Sellafield, the largest nuclear site in Western Europe, reprocesses spent nuclear fuel, splitting it into plutonium, uranium and waste.

More than 140 tonnes of plutonium are stored in giant hangers, the biggest civil stockpile of the metal in the world. Staff are tasked with decontaminating and dismantling the vast site which has been producing nuclear material since the 1950s.

Sellafield is ultimately owned by the Nuclear Decommissioning Authority (NDA), a non-departmental government body.
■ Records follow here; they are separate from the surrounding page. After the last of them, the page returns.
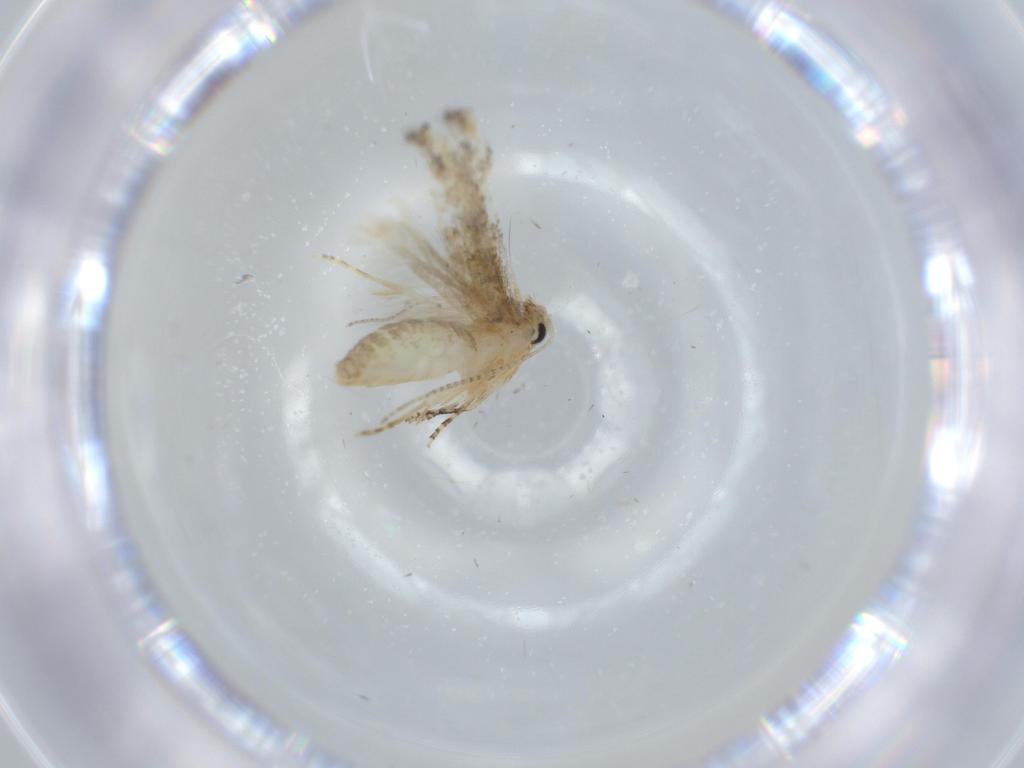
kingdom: Animalia
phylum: Arthropoda
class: Insecta
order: Lepidoptera
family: Bucculatricidae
It is guarded by the Civil Nuclear Constabulary, a specialist police unit.

“When we were walking through the site when a driver of a passing car shouted ‘racist taunts’ before speeding off,” one employee told the BBC.

“I reported it but after a cursory investigation I was told nothing could be done to find and deal with the culprit.”
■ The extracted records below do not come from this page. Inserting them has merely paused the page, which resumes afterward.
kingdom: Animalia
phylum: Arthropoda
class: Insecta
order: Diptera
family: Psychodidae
One worker said his instructor at a training course told the class the main threat to the site was “bearded men in flip-flops”.

“I happen to be a bearded Muslim man. (The instructor) went on to say: ‘They (Muslims) come over on boats, we feed them, we clothe them, we house them and all they want to do is blow us up.’ None of my colleagues intervened or supported me,” he said.
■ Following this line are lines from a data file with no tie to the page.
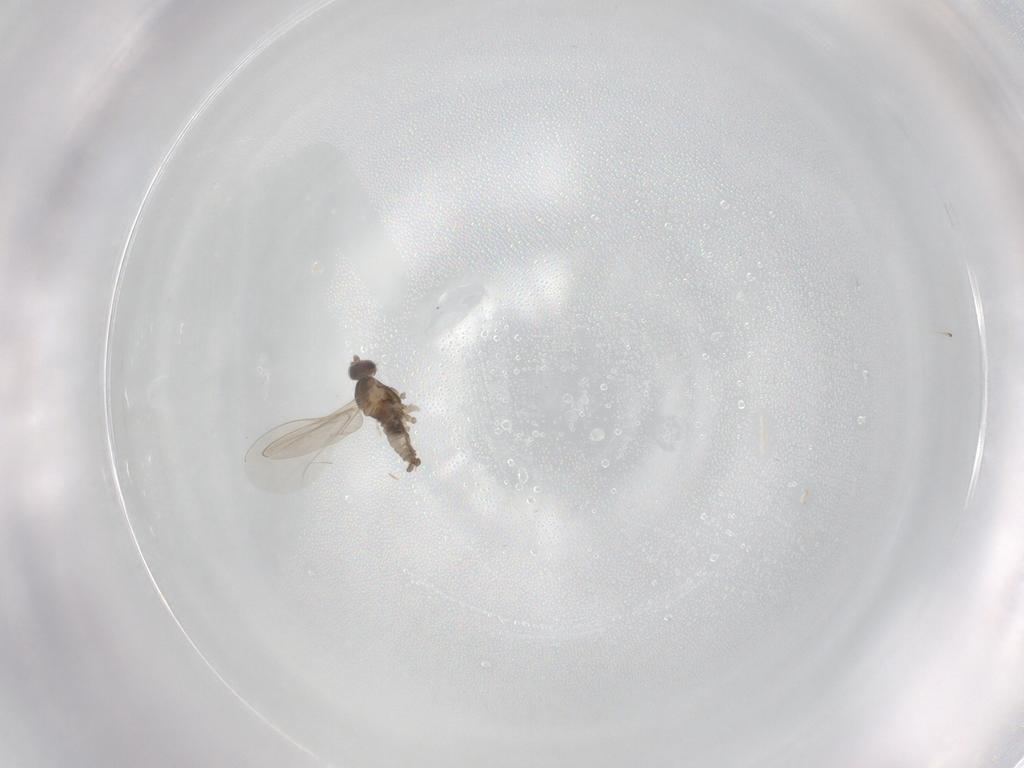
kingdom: Animalia
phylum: Arthropoda
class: Insecta
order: Diptera
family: Cecidomyiidae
Karl Connor, a senior manager at Sellafield for more than 13 years, resigned in January after suffering a breakdown he said was caused, in part, by bullying.

“I think there’s a massive problem with bullying at Sellafield and I think there always will be as long as the company isn’t prepared to do anything about it,” he said.

Connor is now in the process of bringing a disability discrimination case against the company.

An internal staff survey commissioned by the firm in 2018 and seen by the BBC showed 54 per cent of the employees who filled in the poll agreed they “could speak out about doing the right thing without fear of reprisals”, a fall of 11 percentage points since the previous survey in 2016.

According to the BBC report, a worker was exposed to plutonium after a bag of nuclear waste was opened in a workshop used to repair contaminated machinery in in December 2017.

An internal safety report blamed a “deficiency in leadership standards” for the accident, a near repeat of a similar case in 2015 in which no-one was hurt.

The report said an alarm meant to measure radioactive contamination levels in the air was triggered, but it had become “custom and practice” to consider the alerts a nuisance by staff.

“It was a serious incident and not to be taken lightly,” one serving Sellafield employee, who is currently responsible for nuclear safety, told the  BBC.

“I’ve seen a steady deterioration in standards in my career. There are things that are not right but if you complain about it, nothing ever happens.”

“There is no place for bullying and harassment at Sellafield. We do not tolerate it and where we find it, we take action.The company was working to improve its processes so employees can have confidence that when issues are raised, they are dealt with,” a Sellafield spokesperson told the BBC.

He added that the company is closely monitoring its progress and is committed to ‘eradicating unacceptable behaviour’ from the workplace.